Task directions: A complete, unaltered copy of the listing is needed. Write it out.

Data listing:
**********

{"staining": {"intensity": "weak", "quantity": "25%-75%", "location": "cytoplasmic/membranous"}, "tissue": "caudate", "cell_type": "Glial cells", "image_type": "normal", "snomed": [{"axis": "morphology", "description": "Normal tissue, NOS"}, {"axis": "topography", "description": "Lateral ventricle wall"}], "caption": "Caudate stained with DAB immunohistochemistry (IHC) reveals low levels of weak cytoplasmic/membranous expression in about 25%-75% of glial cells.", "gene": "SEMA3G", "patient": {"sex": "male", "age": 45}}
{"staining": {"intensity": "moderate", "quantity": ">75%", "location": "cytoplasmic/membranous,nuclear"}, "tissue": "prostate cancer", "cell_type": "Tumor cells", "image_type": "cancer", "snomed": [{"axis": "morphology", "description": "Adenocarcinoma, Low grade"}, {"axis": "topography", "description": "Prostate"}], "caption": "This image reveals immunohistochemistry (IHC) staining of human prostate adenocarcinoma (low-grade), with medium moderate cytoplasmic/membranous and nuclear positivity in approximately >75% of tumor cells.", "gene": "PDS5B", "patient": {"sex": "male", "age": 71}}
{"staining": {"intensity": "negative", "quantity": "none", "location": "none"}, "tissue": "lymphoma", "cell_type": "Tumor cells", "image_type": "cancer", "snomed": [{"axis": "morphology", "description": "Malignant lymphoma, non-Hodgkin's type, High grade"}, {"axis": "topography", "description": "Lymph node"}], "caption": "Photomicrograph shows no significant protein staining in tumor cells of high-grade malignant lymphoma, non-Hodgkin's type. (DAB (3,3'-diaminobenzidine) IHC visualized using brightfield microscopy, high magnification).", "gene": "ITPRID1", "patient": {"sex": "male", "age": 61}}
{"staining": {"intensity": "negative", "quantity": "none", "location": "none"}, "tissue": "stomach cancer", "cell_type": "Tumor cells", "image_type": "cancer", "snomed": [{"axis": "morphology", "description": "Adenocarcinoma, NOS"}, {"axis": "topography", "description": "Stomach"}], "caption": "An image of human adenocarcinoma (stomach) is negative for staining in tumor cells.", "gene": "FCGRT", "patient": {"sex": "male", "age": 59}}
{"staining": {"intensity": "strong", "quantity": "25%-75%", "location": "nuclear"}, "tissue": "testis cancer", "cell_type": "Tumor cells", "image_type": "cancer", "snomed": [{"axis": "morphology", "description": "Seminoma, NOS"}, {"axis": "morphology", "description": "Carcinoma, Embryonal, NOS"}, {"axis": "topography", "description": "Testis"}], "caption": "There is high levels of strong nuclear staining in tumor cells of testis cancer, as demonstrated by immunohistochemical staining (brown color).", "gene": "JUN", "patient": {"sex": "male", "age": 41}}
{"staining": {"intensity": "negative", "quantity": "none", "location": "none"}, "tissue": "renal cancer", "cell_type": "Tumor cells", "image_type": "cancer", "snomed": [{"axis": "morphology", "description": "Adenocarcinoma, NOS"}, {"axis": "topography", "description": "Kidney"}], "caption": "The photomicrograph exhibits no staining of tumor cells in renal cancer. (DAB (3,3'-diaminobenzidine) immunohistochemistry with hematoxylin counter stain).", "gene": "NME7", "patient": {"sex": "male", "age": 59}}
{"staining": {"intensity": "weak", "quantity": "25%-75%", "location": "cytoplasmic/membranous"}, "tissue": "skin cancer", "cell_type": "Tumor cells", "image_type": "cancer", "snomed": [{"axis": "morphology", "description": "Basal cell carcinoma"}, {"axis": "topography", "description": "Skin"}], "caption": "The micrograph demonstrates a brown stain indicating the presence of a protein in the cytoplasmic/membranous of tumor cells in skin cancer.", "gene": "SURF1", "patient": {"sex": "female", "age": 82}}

**********

Task answer:
{"staining": {"intensity": "weak", "quantity": "25%-75%", "location": "cytoplasmic/membranous"}, "tissue": "caudate", "cell_type": "Glial cells", "image_type": "normal", "snomed": [{"axis": "morphology", "description": "Normal tissue, NOS"}, {"axis": "topography", "description": "Lateral ventricle wall"}], "caption": "Caudate stained with DAB immunohistochemistry (IHC) reveals low levels of weak cytoplasmic/membranous expression in about 25%-75% of glial cells.", "gene": "SEMA3G", "patient": {"sex": "male", "age": 45}}
{"staining": {"intensity": "moderate", "quantity": ">75%", "location": "cytoplasmic/membranous,nuclear"}, "tissue": "prostate cancer", "cell_type": "Tumor cells", "image_type": "cancer", "snomed": [{"axis": "morphology", "description": "Adenocarcinoma, Low grade"}, {"axis": "topography", "description": "Prostate"}], "caption": "This image reveals immunohistochemistry (IHC) staining of human prostate adenocarcinoma (low-grade), with medium moderate cytoplasmic/membranous and nuclear positivity in approximately >75% of tumor cells.", "gene": "PDS5B", "patient": {"sex": "male", "age": 71}}
{"staining": {"intensity": "negative", "quantity": "none", "location": "none"}, "tissue": "lymphoma", "cell_type": "Tumor cells", "image_type": "cancer", "snomed": [{"axis": "morphology", "description": "Malignant lymphoma, non-Hodgkin's type, High grade"}, {"axis": "topography", "description": "Lymph node"}], "caption": "Photomicrograph shows no significant protein staining in tumor cells of high-grade malignant lymphoma, non-Hodgkin's type. (DAB (3,3'-diaminobenzidine) IHC visualized using brightfield microscopy, high magnification).", "gene": "ITPRID1", "patient": {"sex": "male", "age": 61}}
{"staining": {"intensity": "negative", "quantity": "none", "location": "none"}, "tissue": "stomach cancer", "cell_type": "Tumor cells", "image_type": "cancer", "snomed": [{"axis": "morphology", "description": "Adenocarcinoma, NOS"}, {"axis": "topography", "description": "Stomach"}], "caption": "An image of human adenocarcinoma (stomach) is negative for staining in tumor cells.", "gene": "FCGRT", "patient": {"sex": "male", "age": 59}}
{"staining": {"intensity": "strong", "quantity": "25%-75%", "location": "nuclear"}, "tissue": "testis cancer", "cell_type": "Tumor cells", "image_type": "cancer", "snomed": [{"axis": "morphology", "description": "Seminoma, NOS"}, {"axis": "morphology", "description": "Carcinoma, Embryonal, NOS"}, {"axis": "topography", "description": "Testis"}], "caption": "There is high levels of strong nuclear staining in tumor cells of testis cancer, as demonstrated by immunohistochemical staining (brown color).", "gene": "JUN", "patient": {"sex": "male", "age": 41}}
{"staining": {"intensity": "negative", "quantity": "none", "location": "none"}, "tissue": "renal cancer", "cell_type": "Tumor cells", "image_type": "cancer", "snomed": [{"axis": "morphology", "description": "Adenocarcinoma, NOS"}, {"axis": "topography", "description": "Kidney"}], "caption": "The photomicrograph exhibits no staining of tumor cells in renal cancer. (DAB (3,3'-diaminobenzidine) immunohistochemistry with hematoxylin counter stain).", "gene": "NME7", "patient": {"sex": "male", "age": 59}}
{"staining": {"intensity": "weak", "quantity": "25%-75%", "location": "cytoplasmic/membranous"}, "tissue": "skin cancer", "cell_type": "Tumor cells", "image_type": "cancer", "snomed": [{"axis": "morphology", "description": "Basal cell carcinoma"}, {"axis": "topography", "description": "Skin"}], "caption": "The micrograph demonstrates a brown stain indicating the presence of a protein in the cytoplasmic/membranous of tumor cells in skin cancer.", "gene": "SURF1", "patient": {"sex": "female", "age": 82}}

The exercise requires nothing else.